IP over InfiniBand¶
The ib_ipoib driver is an implementation of the IP over InfiniBand protocol as specified by RFC 4391 and 4392, issued by the IETF ipoib working group. It is a “native” implementation in the sense of setting the interface type to ARPHRD_INFINIBAND and the hardware address length to 20 (earlier proprietary implementations masqueraded to the kernel as ethernet interfaces).
Partitions and P_Keys¶
When the IPoIB driver is loaded, it creates one interface for each port using the P_Key at index 0. To create an interface with a different P_Key, write the desired P_Key into the main interface’s /sys/class/net/<intf name>/create_child file. For example:echo 0x8001 > /sys/class/net/ib0/create_child
This will create an interface named ib0.8001 with P_Key 0x8001. To remove a subinterface, use the “delete_child” file:echo 0x8001 > /sys/class/net/ib0/delete_child
The P_Key for any interface is given by the “pkey” file, and the main interface for a subinterface is in “parent.”
Child interface create/delete can also be done using IPoIB’s rtnl_link_ops, where children created using either way behave the same.
Datagram vs Connected modes¶
The IPoIB driver supports two modes of operation: datagram and connected. The mode is set and read through an interface’s /sys/class/net/<intf name>/mode file.
In datagram mode, the IB UD (Unreliable Datagram) transport is used and so the interface MTU has is equal to the IB L2 MTU minus the IPoIB encapsulation header (4 bytes). For example, in a typical IB fabric with a 2K MTU, the IPoIB MTU will be 2048 - 4 = 2044 bytes.
In connected mode, the IB RC (Reliable Connected) transport is used. Connected mode takes advantage of the connected nature of the IB transport and allows an MTU up to the maximal IP packet size of 64K, which reduces the number of IP packets needed for handling large UDP datagrams, TCP segments, etc and increases the performance for large messages.
In connected mode, the interface’s UD QP is still used for multicast and communication with peers that don’t support connected mode. In this case, RX emulation of ICMP PMTU packets is used to cause the networking stack to use the smaller UD MTU for these neighbours.
If the IB HW supports IPoIB stateless offloads, IPoIB advertises TCP/IP checksum and/or Large Send (LSO) offloading capability to the network stack.
Large Receive (LRO) offloading is also implemented and may be turned on/off using ethtool calls. Currently LRO is supported only for checksum offload capable devices.
Stateless offloads are supported only in datagram mode.

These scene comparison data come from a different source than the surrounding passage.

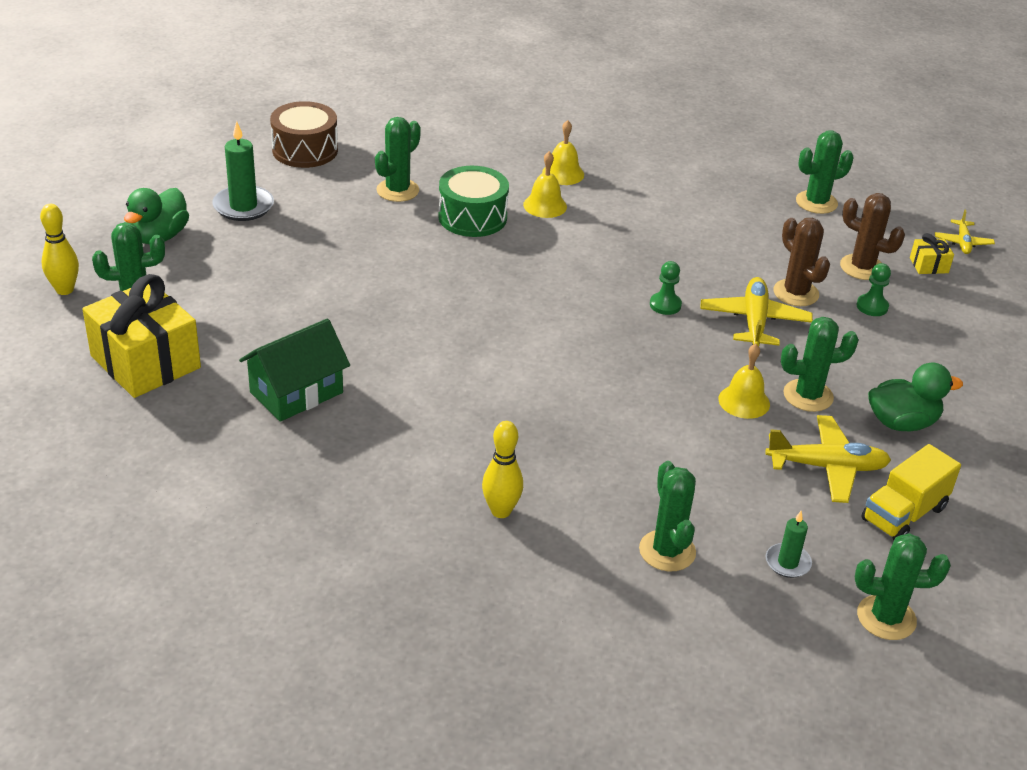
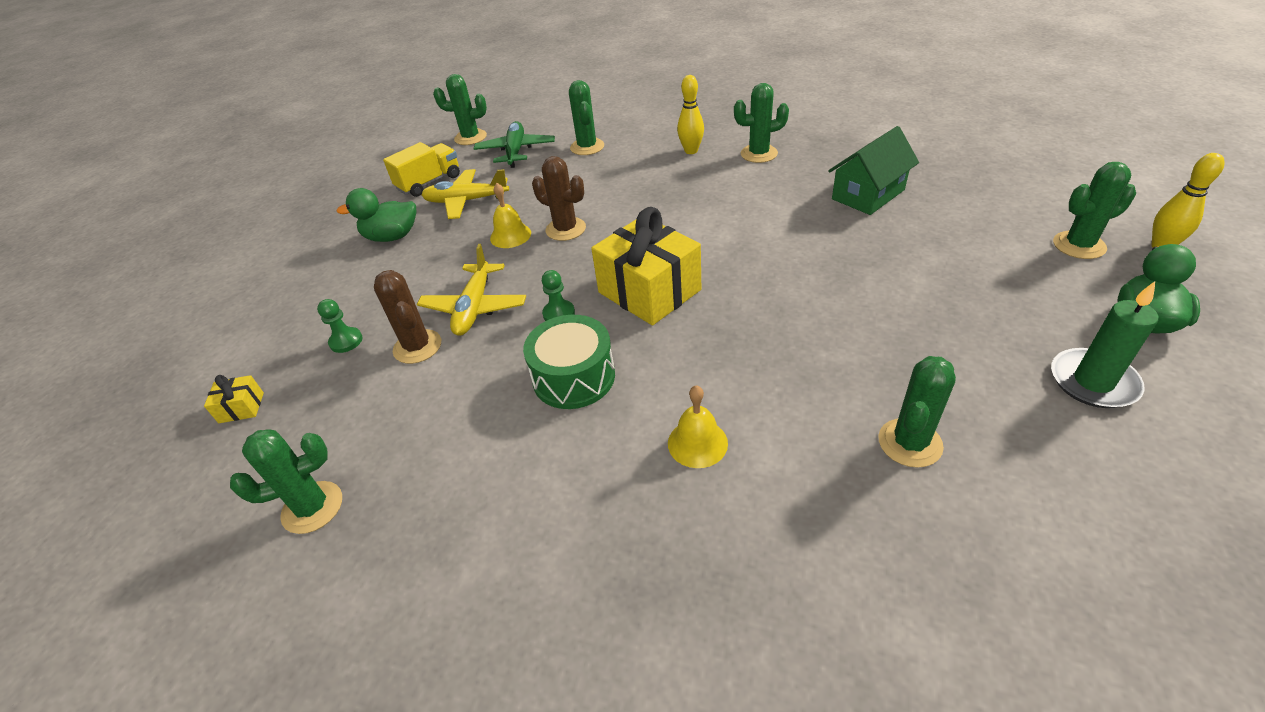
camera: 175 degrees left, 5 degrees up
yellow gift [82,274,201,398] -> yellow gift moved to [591,207,701,325]
brown drum [270,101,338,168] -> none
green drum [438,166,509,237] -> green drum moved to [523,315,615,409]
yellow bell [542,120,584,185] -> none
green candle [766,511,812,578] -> green plane [474,121,555,168]
green cactus [781,317,858,412] -> green cactus moved to [734,83,789,163]
brown cactus [840,193,905,280] -> brown cactus moved to [532,156,586,241]
yellow plane [935,210,995,254] -> none

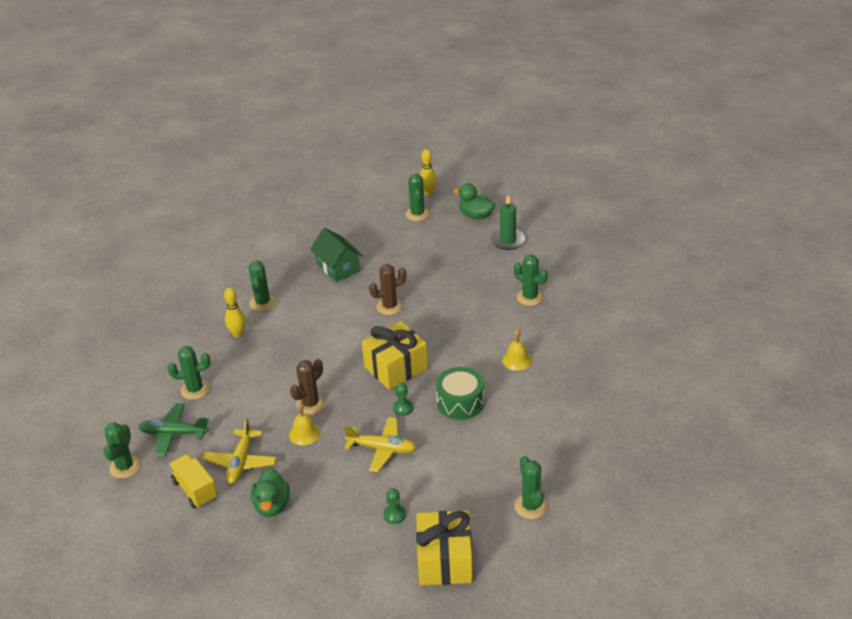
camera: 85 degrees left, 5 degrees down
yellow gift [204,375,264,423] -> yellow gift [416,510,473,586], size x2.36
brown cactus [374,270,441,364] -> brown cactus moved to [369,264,407,315]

If the underlying IB device supports CQ event moderation, one can use ethtool to set interrupt mitigation parameters and thus reduce the overhead incurred by handling interrupts. The main code path of IPoIB doesn’t use events for TX completion signaling so only RX moderation is supported.
By compiling the IPoIB driver with CONFIG_INFINIBAND_IPOIB_DEBUG set to ‘y’, tracing messages are compiled into the driver. They are turned on by setting the module parameters debug_level and mcast_debug_level to 1. These parameters can be controlled at runtime through files in /sys/module/ib_ipoib/.
CONFIG_INFINIBAND_IPOIB_DEBUG also enables files in the debugfs virtual filesystem. By mounting this filesystem, for example with:mount -t debugfs none /sys/kernel/debug
it is possible to get statistics about multicast groups from the files /sys/kernel/debug/ipoib/ib0_mcg and so on.
The performance impact of this option is negligible, so it is safe to enable this option with debug_level set to 0 for normal operation.
CONFIG_INFINIBAND_IPOIB_DEBUG_DATA enables even more debug output in the data path when data_debug_level is set to 1. However, even with the output disabled, enabling this configuration option will affect performance, because it adds tests to the fast path.